When they get to Earth, they correctly say that the Enterprise is in danger if it re-enters the atmosphere, and it did show the heat of re-entry, but unless there was some sort of shielding at work, re-entry would probably have caused even more damage, if not catastrophic damage, before theEnterprise hit the cloud tops. (I was delighted to see that the Enterprisefinally got seat belts for its crew, even though some seat restraints were seen in Star Trek: The Motion Picture.) I presume the super-ship, which was intact, survived re-entry because of shielding.

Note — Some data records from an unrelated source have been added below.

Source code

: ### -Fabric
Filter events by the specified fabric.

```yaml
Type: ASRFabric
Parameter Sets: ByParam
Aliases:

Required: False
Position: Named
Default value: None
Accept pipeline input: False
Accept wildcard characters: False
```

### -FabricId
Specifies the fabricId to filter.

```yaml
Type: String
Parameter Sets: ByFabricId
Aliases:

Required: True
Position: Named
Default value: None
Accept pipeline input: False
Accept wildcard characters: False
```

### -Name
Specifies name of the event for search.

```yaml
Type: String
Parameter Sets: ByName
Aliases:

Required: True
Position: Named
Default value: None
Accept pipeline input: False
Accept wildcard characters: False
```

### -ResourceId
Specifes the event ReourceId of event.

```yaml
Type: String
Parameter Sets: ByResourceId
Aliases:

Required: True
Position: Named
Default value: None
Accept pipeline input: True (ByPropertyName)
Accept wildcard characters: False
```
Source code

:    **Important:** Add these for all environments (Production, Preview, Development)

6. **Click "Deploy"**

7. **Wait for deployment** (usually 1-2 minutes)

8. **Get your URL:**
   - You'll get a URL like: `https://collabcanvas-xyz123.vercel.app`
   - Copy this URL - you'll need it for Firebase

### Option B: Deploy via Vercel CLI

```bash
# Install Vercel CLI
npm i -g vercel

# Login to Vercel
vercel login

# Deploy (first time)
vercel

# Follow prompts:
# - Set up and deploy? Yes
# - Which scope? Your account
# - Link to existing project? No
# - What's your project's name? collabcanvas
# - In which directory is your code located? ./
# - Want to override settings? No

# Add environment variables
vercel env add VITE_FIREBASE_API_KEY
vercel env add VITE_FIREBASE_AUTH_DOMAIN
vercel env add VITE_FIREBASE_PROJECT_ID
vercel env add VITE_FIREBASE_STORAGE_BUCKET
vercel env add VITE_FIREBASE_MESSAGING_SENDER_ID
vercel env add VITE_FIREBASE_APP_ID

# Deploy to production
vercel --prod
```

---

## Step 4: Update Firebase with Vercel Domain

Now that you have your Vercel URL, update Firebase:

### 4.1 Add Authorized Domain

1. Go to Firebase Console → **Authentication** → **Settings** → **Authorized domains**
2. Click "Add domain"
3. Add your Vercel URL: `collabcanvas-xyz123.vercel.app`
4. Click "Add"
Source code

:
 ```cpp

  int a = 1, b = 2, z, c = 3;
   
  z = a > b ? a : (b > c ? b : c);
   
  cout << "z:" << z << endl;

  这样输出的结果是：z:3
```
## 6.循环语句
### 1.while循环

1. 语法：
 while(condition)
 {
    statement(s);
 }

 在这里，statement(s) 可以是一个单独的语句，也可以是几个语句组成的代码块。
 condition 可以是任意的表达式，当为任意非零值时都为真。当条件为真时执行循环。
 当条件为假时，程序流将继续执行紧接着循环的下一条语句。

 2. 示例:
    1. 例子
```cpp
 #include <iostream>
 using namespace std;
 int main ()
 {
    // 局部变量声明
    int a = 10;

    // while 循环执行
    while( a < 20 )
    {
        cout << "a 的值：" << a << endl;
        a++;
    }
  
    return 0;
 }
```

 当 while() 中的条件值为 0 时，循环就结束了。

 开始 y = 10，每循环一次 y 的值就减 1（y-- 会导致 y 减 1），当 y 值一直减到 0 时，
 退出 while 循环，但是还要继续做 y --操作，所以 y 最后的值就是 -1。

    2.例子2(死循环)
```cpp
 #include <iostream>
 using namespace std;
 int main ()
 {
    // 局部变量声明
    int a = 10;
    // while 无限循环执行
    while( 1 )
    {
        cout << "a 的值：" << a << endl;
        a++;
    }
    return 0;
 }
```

Back on the Enterprise, the warp core needed attention, and this time it’s Kirk that sacrifices his life to fix things (though I wondered why Kirk didn’t bring any tools in with him). Spock then releases his anger in an all-out chase to get Harrison (J. J. Abrams seems to think Spock needs to have an anger release every so often). I didn’t have a problem with reviving Kirk with Harrison’s blood (though I agree with the observers who said that any of Harrison’s genetically engineered associates could have been the blood donor), because it saves us from having another movie on the order ofThe Search for Spock. I did miss, however, Kirk saying, “Out there. Thataway!” in response to being asked where to take the ship next.
In brief, yeah, it wasn’t perfect, it had problems, but in its own awkward way, it got to where it needed to go: putting the Enterprise on a five-year mission “to explore strange new worlds, to seek out new life and new civilizations, and to boldly go where no one has gone before.” We can only hope that will be the case in the next movie.